● Task material
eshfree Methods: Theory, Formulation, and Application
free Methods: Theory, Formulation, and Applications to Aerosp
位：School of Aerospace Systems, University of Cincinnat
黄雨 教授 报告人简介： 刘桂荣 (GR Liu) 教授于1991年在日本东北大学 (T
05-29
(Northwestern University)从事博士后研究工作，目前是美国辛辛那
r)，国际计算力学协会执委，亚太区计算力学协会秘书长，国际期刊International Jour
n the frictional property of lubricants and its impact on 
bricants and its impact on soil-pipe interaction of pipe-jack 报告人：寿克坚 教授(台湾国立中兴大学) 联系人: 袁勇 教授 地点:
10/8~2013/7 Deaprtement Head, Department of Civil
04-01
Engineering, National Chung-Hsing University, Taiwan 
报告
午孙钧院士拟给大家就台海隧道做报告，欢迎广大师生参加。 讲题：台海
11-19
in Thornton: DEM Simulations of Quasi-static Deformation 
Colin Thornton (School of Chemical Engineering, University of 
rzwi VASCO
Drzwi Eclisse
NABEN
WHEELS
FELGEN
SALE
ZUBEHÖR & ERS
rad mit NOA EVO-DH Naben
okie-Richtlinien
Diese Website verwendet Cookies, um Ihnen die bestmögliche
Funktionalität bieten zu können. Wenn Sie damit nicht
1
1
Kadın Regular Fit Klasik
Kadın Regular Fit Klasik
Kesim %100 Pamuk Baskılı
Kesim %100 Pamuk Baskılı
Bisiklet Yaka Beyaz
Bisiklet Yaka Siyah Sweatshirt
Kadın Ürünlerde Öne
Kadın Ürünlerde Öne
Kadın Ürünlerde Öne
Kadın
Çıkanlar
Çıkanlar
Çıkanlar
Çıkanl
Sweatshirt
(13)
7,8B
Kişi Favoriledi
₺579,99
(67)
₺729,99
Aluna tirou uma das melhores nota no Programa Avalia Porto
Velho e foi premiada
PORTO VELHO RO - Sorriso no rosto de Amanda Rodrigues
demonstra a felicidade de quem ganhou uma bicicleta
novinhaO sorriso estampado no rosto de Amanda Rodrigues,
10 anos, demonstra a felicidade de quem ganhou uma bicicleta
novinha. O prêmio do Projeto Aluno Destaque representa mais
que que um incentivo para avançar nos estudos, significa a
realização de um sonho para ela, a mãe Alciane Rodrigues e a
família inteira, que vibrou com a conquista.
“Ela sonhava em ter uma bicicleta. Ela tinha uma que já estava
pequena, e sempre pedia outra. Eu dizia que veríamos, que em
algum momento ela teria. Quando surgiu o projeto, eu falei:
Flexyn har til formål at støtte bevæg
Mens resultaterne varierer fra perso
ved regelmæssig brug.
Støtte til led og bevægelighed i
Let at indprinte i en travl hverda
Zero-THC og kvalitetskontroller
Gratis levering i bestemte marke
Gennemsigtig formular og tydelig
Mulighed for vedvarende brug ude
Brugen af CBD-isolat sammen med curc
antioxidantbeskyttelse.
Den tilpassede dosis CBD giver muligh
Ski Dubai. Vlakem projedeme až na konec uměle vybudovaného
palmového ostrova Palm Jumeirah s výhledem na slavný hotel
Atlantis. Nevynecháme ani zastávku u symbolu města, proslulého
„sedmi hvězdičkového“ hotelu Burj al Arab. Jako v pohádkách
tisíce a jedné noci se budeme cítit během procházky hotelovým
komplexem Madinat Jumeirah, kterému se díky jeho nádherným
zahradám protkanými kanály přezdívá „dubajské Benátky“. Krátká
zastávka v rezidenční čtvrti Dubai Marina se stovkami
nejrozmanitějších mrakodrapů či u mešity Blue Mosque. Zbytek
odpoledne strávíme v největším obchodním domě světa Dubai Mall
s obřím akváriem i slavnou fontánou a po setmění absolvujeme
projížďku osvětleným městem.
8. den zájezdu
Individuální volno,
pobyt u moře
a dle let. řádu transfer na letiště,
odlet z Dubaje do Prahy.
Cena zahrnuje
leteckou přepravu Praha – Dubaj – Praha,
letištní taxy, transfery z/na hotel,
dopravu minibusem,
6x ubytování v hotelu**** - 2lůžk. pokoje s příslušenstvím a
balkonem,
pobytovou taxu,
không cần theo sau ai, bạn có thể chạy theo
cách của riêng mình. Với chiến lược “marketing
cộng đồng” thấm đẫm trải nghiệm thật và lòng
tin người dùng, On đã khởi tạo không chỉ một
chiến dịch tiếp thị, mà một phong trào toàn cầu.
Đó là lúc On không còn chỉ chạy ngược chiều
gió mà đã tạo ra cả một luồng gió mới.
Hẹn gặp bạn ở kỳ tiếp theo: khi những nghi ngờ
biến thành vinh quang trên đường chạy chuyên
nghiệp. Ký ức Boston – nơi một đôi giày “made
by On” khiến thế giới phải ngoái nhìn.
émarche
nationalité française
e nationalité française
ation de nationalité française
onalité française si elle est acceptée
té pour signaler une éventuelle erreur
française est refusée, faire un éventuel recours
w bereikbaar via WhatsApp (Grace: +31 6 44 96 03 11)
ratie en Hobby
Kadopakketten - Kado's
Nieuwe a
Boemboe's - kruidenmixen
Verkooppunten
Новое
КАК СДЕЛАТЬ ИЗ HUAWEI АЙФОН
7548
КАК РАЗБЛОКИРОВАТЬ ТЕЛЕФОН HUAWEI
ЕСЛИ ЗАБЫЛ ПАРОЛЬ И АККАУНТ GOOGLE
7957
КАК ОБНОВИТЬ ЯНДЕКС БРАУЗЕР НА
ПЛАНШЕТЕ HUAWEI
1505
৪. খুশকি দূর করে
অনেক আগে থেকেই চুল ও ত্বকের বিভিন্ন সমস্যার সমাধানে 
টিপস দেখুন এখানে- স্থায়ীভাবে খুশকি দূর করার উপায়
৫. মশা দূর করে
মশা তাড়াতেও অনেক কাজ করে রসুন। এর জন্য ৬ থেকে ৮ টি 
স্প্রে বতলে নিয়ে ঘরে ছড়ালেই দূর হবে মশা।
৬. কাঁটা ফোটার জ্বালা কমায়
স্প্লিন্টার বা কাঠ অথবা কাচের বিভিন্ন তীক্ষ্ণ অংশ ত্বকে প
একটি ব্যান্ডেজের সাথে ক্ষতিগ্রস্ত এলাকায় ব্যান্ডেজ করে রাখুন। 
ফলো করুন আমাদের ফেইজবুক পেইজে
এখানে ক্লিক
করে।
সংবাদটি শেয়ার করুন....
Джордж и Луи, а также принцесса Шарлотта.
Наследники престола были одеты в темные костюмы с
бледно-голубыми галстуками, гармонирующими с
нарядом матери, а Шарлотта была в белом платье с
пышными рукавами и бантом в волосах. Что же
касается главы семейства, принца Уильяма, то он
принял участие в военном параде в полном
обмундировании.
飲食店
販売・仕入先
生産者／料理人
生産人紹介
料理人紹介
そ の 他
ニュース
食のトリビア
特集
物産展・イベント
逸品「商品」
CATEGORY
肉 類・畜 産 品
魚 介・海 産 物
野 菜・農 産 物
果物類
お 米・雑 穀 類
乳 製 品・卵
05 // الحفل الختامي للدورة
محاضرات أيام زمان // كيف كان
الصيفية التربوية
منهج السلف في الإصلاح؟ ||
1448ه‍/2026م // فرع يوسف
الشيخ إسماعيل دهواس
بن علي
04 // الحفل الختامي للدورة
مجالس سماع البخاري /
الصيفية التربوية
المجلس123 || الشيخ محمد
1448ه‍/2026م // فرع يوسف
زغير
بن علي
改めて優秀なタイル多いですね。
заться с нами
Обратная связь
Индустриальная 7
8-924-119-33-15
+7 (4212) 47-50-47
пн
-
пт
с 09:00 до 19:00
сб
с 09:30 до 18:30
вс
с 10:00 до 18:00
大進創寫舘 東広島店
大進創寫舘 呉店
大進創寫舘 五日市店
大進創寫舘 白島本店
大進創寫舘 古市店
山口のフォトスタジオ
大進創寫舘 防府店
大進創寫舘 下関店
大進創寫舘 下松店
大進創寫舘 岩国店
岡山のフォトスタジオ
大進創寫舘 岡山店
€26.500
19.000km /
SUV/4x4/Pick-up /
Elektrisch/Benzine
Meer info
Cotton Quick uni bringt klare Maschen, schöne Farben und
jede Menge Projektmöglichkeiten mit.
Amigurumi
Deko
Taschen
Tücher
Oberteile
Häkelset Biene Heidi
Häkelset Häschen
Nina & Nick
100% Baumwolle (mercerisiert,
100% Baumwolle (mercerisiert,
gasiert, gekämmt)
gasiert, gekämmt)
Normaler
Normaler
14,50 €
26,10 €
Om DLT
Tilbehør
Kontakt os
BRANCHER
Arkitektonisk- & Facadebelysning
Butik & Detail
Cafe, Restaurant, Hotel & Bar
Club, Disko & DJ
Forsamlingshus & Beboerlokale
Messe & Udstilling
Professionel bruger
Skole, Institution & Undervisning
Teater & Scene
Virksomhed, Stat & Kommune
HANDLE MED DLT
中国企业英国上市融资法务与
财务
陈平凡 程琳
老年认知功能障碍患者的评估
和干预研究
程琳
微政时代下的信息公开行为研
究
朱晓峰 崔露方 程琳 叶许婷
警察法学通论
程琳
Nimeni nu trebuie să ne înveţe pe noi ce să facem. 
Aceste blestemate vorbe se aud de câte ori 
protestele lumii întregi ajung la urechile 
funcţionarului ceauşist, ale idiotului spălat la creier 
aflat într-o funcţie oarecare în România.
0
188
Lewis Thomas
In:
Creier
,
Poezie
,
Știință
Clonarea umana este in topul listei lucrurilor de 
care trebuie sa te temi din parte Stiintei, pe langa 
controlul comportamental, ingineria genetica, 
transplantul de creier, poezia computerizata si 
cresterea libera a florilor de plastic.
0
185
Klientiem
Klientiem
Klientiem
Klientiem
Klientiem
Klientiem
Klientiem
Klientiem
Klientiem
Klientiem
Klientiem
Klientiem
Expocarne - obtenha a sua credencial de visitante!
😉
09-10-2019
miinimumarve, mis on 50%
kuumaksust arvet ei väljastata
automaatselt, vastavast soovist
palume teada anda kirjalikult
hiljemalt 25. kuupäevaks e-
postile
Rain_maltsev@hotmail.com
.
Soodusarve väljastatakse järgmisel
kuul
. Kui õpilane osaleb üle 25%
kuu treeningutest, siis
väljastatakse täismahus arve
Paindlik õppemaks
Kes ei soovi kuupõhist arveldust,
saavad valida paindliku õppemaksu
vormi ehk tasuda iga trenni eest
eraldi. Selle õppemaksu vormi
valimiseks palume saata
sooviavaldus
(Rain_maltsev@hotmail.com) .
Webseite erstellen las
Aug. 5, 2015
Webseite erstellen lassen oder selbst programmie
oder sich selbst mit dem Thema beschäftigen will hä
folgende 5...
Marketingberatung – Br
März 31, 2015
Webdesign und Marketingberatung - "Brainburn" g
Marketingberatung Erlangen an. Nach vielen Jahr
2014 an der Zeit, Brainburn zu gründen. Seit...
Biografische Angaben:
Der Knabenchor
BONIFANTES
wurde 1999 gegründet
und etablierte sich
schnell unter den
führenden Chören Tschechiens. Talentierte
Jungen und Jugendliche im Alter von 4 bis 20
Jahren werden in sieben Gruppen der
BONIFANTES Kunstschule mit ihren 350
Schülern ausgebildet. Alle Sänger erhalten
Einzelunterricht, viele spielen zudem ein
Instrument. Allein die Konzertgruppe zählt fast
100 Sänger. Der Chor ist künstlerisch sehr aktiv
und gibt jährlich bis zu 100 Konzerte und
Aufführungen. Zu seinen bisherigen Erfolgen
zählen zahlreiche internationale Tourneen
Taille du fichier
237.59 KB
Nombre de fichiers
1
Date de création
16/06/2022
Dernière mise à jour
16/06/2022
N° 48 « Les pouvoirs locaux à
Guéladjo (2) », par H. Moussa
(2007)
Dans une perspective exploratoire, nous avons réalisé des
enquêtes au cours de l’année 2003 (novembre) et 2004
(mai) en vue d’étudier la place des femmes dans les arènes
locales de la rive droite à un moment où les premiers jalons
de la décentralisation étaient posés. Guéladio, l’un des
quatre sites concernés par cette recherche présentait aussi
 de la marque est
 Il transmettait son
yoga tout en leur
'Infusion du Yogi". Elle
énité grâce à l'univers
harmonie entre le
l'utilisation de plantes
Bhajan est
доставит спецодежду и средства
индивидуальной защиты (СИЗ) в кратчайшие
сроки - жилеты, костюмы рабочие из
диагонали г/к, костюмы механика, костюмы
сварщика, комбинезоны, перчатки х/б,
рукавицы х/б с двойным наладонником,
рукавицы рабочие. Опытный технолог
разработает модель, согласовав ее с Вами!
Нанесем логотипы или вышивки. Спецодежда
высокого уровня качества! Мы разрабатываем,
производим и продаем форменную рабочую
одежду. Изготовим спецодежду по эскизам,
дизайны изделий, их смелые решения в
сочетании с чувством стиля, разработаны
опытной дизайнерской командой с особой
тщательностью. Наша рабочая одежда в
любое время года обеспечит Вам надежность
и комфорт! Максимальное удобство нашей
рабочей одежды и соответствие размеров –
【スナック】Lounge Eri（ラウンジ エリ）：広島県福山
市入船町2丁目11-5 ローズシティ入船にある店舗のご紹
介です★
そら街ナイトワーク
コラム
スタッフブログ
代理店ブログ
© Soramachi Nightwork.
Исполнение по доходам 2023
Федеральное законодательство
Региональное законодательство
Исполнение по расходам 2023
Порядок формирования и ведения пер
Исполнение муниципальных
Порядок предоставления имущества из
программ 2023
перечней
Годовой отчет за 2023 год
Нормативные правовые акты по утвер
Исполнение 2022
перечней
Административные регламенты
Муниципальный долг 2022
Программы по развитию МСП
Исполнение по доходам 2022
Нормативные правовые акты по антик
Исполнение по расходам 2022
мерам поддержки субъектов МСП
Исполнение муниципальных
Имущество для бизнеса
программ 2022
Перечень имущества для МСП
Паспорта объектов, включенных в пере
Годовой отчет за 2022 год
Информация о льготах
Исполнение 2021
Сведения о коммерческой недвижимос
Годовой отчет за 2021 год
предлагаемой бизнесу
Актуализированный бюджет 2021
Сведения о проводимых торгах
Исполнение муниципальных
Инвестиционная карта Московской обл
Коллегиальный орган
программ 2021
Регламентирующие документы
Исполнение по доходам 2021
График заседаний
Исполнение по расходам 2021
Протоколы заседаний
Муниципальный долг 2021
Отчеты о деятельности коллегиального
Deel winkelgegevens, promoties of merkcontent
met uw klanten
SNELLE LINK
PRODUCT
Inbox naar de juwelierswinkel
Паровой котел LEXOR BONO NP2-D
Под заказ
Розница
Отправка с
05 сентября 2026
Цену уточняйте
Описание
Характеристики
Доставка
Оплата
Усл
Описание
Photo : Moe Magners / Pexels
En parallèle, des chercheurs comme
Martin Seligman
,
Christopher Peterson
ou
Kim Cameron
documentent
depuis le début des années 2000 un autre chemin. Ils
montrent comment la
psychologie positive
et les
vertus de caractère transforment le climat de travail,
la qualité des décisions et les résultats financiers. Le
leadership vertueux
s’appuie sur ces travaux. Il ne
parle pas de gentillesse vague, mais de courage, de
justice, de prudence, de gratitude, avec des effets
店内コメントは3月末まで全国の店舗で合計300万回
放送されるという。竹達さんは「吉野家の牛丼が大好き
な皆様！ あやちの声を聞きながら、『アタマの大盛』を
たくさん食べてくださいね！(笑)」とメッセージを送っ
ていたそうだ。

● Try it
Write out each line above that contains the word "Häkelset".

● Answer to this task
Häkelset Biene Heidi
Häkelset Häschen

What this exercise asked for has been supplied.